Nessa obra-prima do conto russo, Tchékhov revela a crueldade dos jogos implícitos nas relações cotidianas de amor e amizade.
Ao longo do conto, o narrador revela a curiosa “brincadeira” a que submetia a jovem Nádia, (que em diversos momentos era chamada de pelos diminutivos Nádenka ou Nadêjda). Nádia era levada ao limite do medo e da emoção, quando o narrador lhe pedia que descesse com um trenó a colina coberta de gelo. A moça era levada ao topo de um morro, sentindo o rigor do inverno russo, para cumprir a ordem do “amigo”, que exigia que a jovem o acompanhasse durante a descida.
“— Deslizemos até lá em baixo, Nadêjda Petrovna! – imploro eu. — Só uma vez! Garanto-lhe, ficaremos sãos e salvos!
Mas Nádenka tem medo. Toda essa extensão, desde as suas pequeninas galochas até o fim da montanha de gelo, se afigura a ela como um terrível abismo de profundidade imensurável. Ela fica tonta e perde o fôlego, só de olhar lá para baixo, quando eu apenas lhe proponho sentar-se no trenó – que terá então se ela arriscar despenhar-se no precipício? Ela morrerá, enlouquecerá!
— Eu lhe suplico! – digo eu. — Não tenha medo! Compreenda, isso é fraqueza, é covardia!”
Em sua primeira descida, a jovem que ficava em pânico apenas com a proximidade do abismo, ouviu do narrador à meia voz um “eu te amo” que se confundia com o som do vento. Nádia duvidou de si mesma e, apesar de todo o pavor do percurso, pediu que o amigo repetisse com ela o trajeto, o que aconteceu por mais algumas vezes. A “brincadeira” se repetiu nas descidas seguintes e, ao fim do dia, Nádia permaneceu sem nenhuma certeza.
No outro dia, a jovem enviou um bilhete ao companheiro de aventuras, pedindo a ele que fosse novamente à montanha e que a levasse. O narrador relata que não só não a acompanhou, como também foi ao local para assistir a moça realizar sozinha a descida, na esperança de ouvir novamente a voz do vento.

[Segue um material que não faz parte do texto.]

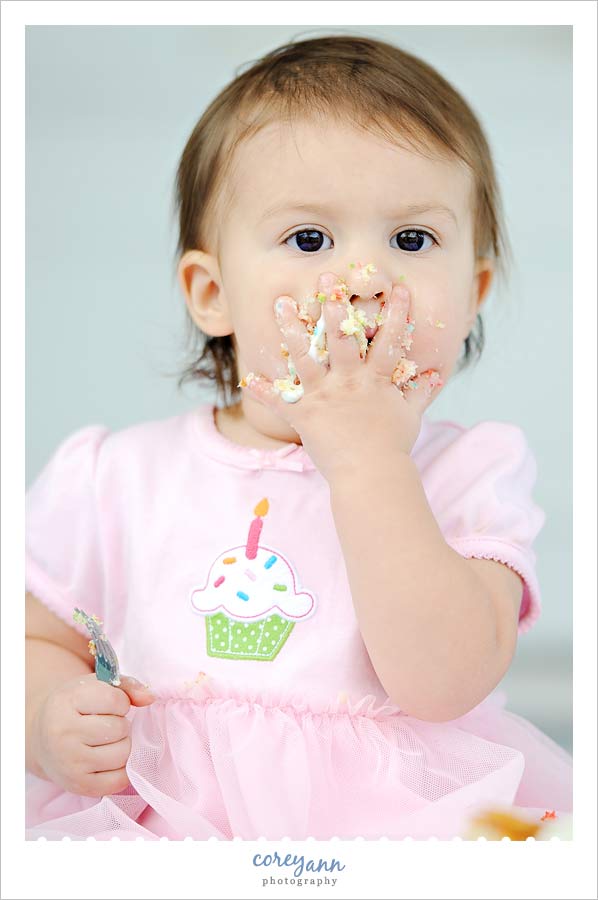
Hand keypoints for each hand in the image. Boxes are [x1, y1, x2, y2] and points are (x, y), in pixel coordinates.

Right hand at [29, 672, 155, 797]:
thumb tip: (150, 698)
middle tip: (106, 724)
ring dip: (122, 745)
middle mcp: (64, 734)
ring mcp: (70, 764)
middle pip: (120, 729)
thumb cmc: (75, 707)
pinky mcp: (79, 786)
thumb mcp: (95, 686)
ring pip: (123, 754)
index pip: (115, 700)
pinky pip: (119, 780)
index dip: (121, 701)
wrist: (42, 738)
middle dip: (121, 724)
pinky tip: (107, 758)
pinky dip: (121, 768)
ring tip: (106, 741)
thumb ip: (127, 686)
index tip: (110, 704)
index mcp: (66, 702)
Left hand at [238, 272, 442, 482]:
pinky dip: (262, 390)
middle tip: (325, 278)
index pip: (389, 341)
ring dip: (291, 329)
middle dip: (333, 305)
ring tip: (281, 303)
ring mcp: (324, 397)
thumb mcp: (410, 416)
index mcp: (375, 380)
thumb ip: (420, 392)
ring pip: (305, 357)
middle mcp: (348, 382)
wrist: (371, 476)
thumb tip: (435, 374)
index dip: (396, 314)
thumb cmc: (392, 447)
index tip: (399, 288)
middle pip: (340, 338)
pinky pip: (280, 402)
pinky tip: (246, 376)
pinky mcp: (305, 416)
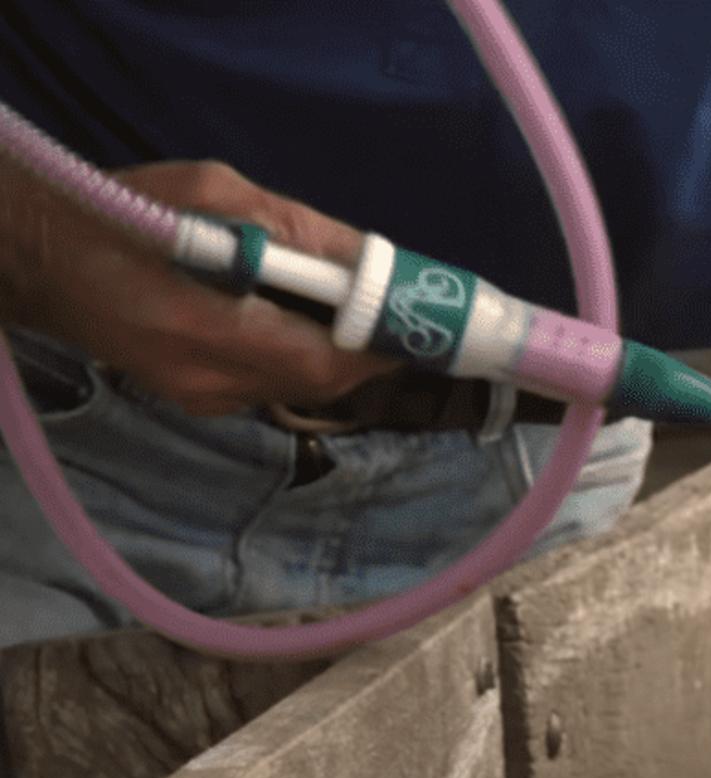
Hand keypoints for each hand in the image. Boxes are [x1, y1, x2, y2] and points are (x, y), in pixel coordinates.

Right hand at [0, 158, 391, 414]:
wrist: (32, 255)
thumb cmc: (115, 211)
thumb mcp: (208, 193)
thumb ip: (294, 230)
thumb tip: (367, 258)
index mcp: (205, 330)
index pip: (321, 363)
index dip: (380, 351)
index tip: (420, 328)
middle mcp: (206, 380)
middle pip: (315, 382)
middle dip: (362, 352)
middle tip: (397, 316)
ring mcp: (195, 397)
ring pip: (293, 387)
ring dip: (330, 355)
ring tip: (354, 315)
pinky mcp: (189, 398)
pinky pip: (264, 385)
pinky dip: (293, 357)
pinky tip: (297, 322)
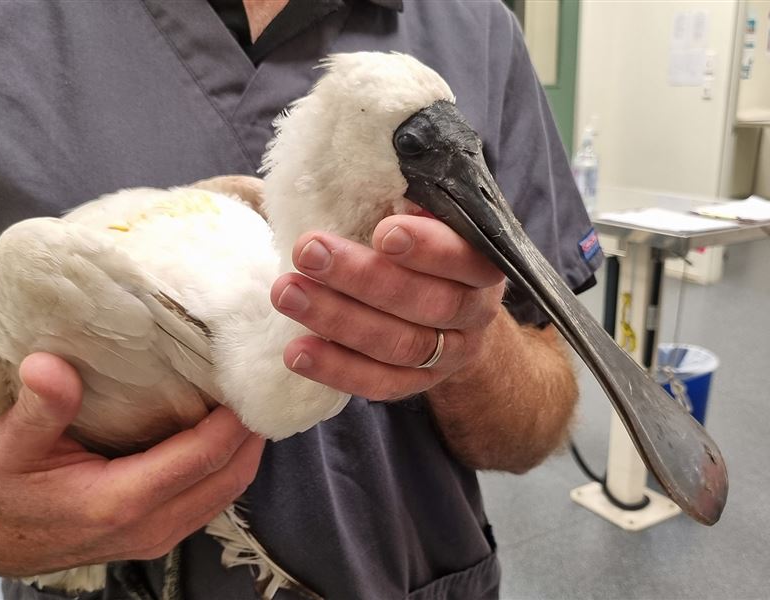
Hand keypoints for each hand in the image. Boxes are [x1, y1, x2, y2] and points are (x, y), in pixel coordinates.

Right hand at [0, 353, 263, 576]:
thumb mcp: (7, 446)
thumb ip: (38, 407)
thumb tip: (49, 364)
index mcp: (119, 502)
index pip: (203, 457)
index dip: (234, 418)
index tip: (250, 375)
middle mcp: (150, 527)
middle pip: (231, 476)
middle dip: (254, 429)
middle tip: (263, 379)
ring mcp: (158, 536)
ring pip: (229, 490)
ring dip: (246, 447)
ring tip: (251, 397)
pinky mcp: (159, 533)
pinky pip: (213, 498)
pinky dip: (228, 462)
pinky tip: (226, 427)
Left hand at [270, 214, 506, 399]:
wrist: (459, 314)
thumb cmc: (431, 249)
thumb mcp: (432, 217)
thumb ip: (410, 200)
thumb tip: (369, 164)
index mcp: (482, 263)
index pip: (464, 258)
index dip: (427, 249)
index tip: (382, 232)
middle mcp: (475, 313)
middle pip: (425, 304)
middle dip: (362, 278)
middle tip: (307, 252)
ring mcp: (449, 354)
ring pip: (399, 346)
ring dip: (337, 320)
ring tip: (286, 293)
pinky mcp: (418, 383)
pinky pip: (379, 384)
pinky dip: (336, 369)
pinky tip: (296, 351)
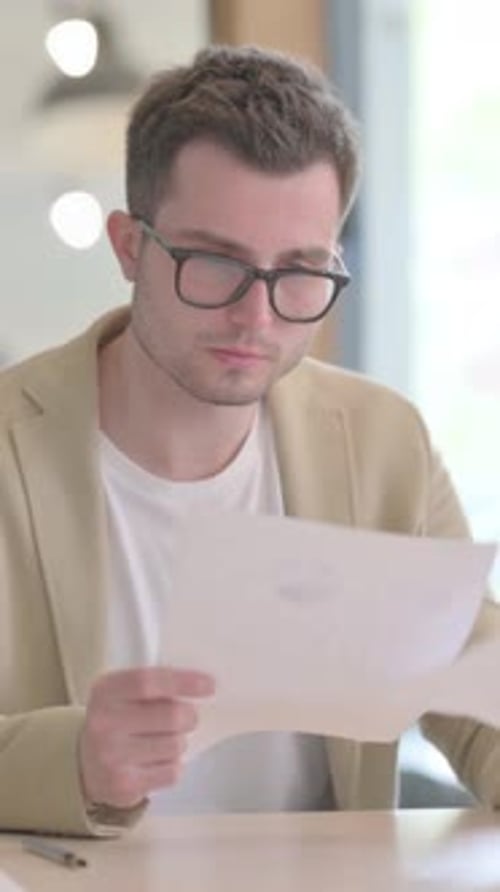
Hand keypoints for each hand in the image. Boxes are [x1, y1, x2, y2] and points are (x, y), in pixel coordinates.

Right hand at [78, 666, 214, 808]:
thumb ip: (154, 684)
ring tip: (162, 741)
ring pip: (176, 745)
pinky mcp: (124, 785)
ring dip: (179, 742)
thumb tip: (202, 684)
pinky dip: (172, 765)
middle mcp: (104, 723)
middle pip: (171, 715)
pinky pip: (172, 771)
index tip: (209, 684)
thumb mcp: (121, 693)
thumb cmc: (115, 721)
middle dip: (189, 716)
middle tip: (186, 717)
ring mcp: (112, 756)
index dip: (183, 681)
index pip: (148, 682)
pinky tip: (155, 762)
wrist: (83, 765)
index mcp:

“Um dia, fui até o morro sozinho; misturei-me à multidão e vi como Nádenka chegou até o sopé, como me procurou com os olhos… E depois, timidamente, ela sobe os degraus… Ela tem medo de ir sozinha, oh, quanto medo! Está pálida como a neve, treme e vai, como se fosse para o cadafalso, mas vai, vai sem olhar para trás, com decisão. Pelo visto, ela resolveu, finalmente, tirar a prova: será que se farão ouvir aquelas palavras estranhas, quando eu não estiver junto? E vejo como ela, lívida, com a boca entreaberta de horror, toma assento no trenó, fecha os olhos, e, despedindo-se para sempre do mundo, o põe em movimento… “zzzzzz…” zunem as lâminas. Ouvira Nádenka aquelas palavras? Não sei… Vejo apenas como ela se levanta do trenó, exausta, fraca. E vê-se pelo seu rosto que nem ela mesma sabe se ouviu alguma coisa ou não. O pavor, enquanto ela voava morro abaixo, roubou-lhe a capacidade de ouvir, de distinguir os sons, de entender…”
O narrador relembra que um pouco antes de sua partida da cidade, foi à casa de Nádia e a observou no pátio, triste, como se estivesse olhando para o nada. Mais uma vez o narrador “brinca” com a moça.
Nádia sorri encantada e estende seus braços como se tentasse abraçar o vento.
“Mas eis que chega o mês de março, primaveril… O sol torna-se mais carinhoso. O nosso morro de gelo escurece, perde o seu brilho e se derrete, afinal. Acabaram os passeios de trenó. A pobre Nádenka já não tem mais onde ouvir aquelas palavras, e nem há quem as pronuncie, pois o vento não se ouve mais, e eu me preparo para voltar a Petersburgo – por muito tempo, quiçá para sempre. ”
“Brincadeira” é uma leitura obrigatória não só pela maestria do contista, mas também pela sutileza com que ele aborda as relações de poder que podem existir até mesmo nos momentos mais cotidianos, entre as paisagens mais belas.
Referência:
TCHÉKHOV, A. Contos de Tchékhov. Trad. Felipe Guerra. Relógio D´água, 2006.